TEXT SHOWN:
In December 1840 Campbell Island was the last landfall before the Ross expedition explored the Antarctic.

In 1883 the American schooner Sarah W. Hunt, a whaler, was near Campbell Island. Twelve men in two small whaleboats headed for the island in terrible weather looking for seals. One of the boats disappeared, and the other boat with six men aboard managed to make it ashore. Sanford Miner, the captain of the Sarah W. Hunt, assumed all the whalers were lost, and sailed away to Lyttelton, New Zealand. Fortunately for the stranded whalers, a seal protection boat, the Kekeno, happened to arrive at the island, and rescued the castaways. The captain's behaviour caused an international scandal.

In the late 19th century, the island became a pastoral lease. Sheep farming was undertaken from 1896 until the lease, along with the sheep and a small herd of cattle, was abandoned in 1931 because of the Great Depression.

In 1907, a group of scientists spent eight days on the island group surveying. The 1907 Sub-Antarctic Islands Scientific Expedition conducted a magnetic survey and also took botanical, zoological and geological specimens.

During World War II, a coastwatching station was operative at Tucker Cove at the north shore of Perseverance Harbour as part of the Cape Expedition programme.

In 1992, a Campbell Island scene was incorporated into the reverse side design of the New Zealand five-dollar note in the fifth series of New Zealand bank notes. The scene includes a yellow-eyed penguin or hoiho (Megadyptes antipodes), a subantarctic lily (Bulbinella rossii), a daisy (Pleurophyllum speciosum), and bull kelp or rimurapa (Durvillaea antarctica).

[Saved data entries]
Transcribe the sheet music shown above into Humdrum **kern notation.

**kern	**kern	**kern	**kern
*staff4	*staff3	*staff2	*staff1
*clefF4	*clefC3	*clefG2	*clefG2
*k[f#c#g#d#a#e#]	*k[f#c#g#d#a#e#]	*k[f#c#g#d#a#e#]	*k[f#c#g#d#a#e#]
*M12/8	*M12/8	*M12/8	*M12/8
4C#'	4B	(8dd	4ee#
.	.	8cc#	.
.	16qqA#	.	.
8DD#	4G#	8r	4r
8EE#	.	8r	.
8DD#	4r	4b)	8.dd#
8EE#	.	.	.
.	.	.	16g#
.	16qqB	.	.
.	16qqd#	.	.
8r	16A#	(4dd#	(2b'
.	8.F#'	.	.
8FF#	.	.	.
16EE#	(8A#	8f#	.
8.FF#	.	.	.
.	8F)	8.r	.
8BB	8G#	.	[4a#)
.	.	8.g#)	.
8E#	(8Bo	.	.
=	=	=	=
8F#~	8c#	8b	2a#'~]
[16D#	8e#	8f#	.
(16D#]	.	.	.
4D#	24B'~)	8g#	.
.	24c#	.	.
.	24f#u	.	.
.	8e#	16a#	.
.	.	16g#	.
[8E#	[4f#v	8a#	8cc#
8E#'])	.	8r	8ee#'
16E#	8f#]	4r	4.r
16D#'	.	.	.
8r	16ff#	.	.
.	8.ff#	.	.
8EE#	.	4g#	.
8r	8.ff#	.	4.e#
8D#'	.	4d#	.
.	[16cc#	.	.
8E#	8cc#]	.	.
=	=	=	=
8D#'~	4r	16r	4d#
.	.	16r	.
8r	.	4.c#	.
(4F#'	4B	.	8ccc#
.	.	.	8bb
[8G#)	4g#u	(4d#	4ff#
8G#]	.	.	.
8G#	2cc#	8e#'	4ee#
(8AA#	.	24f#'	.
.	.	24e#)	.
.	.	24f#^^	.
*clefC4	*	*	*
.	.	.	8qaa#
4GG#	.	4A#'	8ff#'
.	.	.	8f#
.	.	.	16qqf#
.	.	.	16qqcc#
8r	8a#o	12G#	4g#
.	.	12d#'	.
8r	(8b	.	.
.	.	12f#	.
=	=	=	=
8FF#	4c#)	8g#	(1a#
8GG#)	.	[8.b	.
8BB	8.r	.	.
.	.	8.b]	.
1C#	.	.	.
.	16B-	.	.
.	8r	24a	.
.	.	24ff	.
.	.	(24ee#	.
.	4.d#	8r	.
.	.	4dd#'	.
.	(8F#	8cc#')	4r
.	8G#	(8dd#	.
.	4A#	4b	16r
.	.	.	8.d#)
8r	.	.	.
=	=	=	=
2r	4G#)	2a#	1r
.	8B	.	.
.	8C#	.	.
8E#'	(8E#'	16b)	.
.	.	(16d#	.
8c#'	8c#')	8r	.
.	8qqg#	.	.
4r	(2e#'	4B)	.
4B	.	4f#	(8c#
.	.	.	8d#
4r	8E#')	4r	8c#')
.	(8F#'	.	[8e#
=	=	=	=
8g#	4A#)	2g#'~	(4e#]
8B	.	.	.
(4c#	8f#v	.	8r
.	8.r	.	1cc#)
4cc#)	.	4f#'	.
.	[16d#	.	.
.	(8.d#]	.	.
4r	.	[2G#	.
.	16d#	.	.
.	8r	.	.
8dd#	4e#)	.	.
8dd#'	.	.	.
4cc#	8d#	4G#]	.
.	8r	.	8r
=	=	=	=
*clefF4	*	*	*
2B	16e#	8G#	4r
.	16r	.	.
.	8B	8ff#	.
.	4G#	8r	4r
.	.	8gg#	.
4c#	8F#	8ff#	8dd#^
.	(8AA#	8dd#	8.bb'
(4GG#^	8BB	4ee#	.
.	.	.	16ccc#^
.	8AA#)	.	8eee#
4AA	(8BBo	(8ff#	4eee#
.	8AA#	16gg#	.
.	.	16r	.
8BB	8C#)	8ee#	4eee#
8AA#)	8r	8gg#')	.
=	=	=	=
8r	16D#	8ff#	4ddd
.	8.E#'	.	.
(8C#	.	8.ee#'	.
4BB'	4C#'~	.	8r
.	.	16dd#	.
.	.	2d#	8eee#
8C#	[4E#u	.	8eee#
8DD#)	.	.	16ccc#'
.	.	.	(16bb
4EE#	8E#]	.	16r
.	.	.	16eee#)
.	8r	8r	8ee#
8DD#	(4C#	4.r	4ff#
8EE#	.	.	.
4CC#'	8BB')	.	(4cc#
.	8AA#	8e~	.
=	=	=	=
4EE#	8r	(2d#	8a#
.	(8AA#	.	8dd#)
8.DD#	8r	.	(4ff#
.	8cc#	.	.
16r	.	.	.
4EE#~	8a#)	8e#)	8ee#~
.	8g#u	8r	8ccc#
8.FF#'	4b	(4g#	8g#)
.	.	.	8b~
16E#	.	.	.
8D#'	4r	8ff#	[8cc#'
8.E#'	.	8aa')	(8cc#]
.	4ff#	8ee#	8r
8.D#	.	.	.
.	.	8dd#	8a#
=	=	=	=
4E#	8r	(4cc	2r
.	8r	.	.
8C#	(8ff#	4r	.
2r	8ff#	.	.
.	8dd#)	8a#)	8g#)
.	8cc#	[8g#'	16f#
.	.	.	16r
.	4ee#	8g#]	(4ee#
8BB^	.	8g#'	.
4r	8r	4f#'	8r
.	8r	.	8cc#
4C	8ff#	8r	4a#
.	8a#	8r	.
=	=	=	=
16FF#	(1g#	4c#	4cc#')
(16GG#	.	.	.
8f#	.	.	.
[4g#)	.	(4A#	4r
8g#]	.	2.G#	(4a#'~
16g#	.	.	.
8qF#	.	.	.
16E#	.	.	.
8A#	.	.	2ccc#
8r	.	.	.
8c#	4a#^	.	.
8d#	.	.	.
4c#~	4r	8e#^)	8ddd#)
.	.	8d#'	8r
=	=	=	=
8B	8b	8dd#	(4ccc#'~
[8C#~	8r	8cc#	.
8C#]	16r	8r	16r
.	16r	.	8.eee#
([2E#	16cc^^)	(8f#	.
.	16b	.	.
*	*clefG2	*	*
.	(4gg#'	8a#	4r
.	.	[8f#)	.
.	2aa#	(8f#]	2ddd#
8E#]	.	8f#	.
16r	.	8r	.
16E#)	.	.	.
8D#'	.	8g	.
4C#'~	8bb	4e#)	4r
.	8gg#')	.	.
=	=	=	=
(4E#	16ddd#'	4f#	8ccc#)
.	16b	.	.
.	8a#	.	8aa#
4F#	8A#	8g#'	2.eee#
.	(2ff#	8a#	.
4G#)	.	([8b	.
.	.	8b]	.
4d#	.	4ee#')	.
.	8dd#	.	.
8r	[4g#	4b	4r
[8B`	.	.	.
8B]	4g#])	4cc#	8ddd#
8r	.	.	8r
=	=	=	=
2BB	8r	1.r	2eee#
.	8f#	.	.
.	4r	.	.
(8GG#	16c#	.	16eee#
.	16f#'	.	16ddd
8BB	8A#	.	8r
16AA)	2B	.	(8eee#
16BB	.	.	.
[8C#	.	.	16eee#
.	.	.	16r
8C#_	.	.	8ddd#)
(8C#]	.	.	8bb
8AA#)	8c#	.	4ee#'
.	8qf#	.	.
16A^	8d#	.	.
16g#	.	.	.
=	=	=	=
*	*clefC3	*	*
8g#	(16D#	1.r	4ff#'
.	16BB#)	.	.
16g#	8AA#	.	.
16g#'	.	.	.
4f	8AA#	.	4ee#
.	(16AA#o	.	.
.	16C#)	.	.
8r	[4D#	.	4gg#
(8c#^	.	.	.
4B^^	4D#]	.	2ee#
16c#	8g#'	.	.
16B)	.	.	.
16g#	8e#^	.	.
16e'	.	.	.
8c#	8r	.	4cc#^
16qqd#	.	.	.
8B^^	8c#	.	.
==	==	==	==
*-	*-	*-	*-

TASK BRIEF:
Copy the whole Campbell Island passage above word for word.

RESULT:
In December 1840 Campbell Island was the last landfall before the Ross expedition explored the Antarctic.

In 1883 the American schooner Sarah W. Hunt, a whaler, was near Campbell Island. Twelve men in two small whaleboats headed for the island in terrible weather looking for seals. One of the boats disappeared, and the other boat with six men aboard managed to make it ashore. Sanford Miner, the captain of the Sarah W. Hunt, assumed all the whalers were lost, and sailed away to Lyttelton, New Zealand. Fortunately for the stranded whalers, a seal protection boat, the Kekeno, happened to arrive at the island, and rescued the castaways. The captain's behaviour caused an international scandal.

In the late 19th century, the island became a pastoral lease. Sheep farming was undertaken from 1896 until the lease, along with the sheep and a small herd of cattle, was abandoned in 1931 because of the Great Depression.

In 1907, a group of scientists spent eight days on the island group surveying. The 1907 Sub-Antarctic Islands Scientific Expedition conducted a magnetic survey and also took botanical, zoological and geological specimens.

During World War II, a coastwatching station was operative at Tucker Cove at the north shore of Perseverance Harbour as part of the Cape Expedition programme.

In 1992, a Campbell Island scene was incorporated into the reverse side design of the New Zealand five-dollar note in the fifth series of New Zealand bank notes. The scene includes a yellow-eyed penguin or hoiho (Megadyptes antipodes), a subantarctic lily (Bulbinella rossii), a daisy (Pleurophyllum speciosum), and bull kelp or rimurapa (Durvillaea antarctica).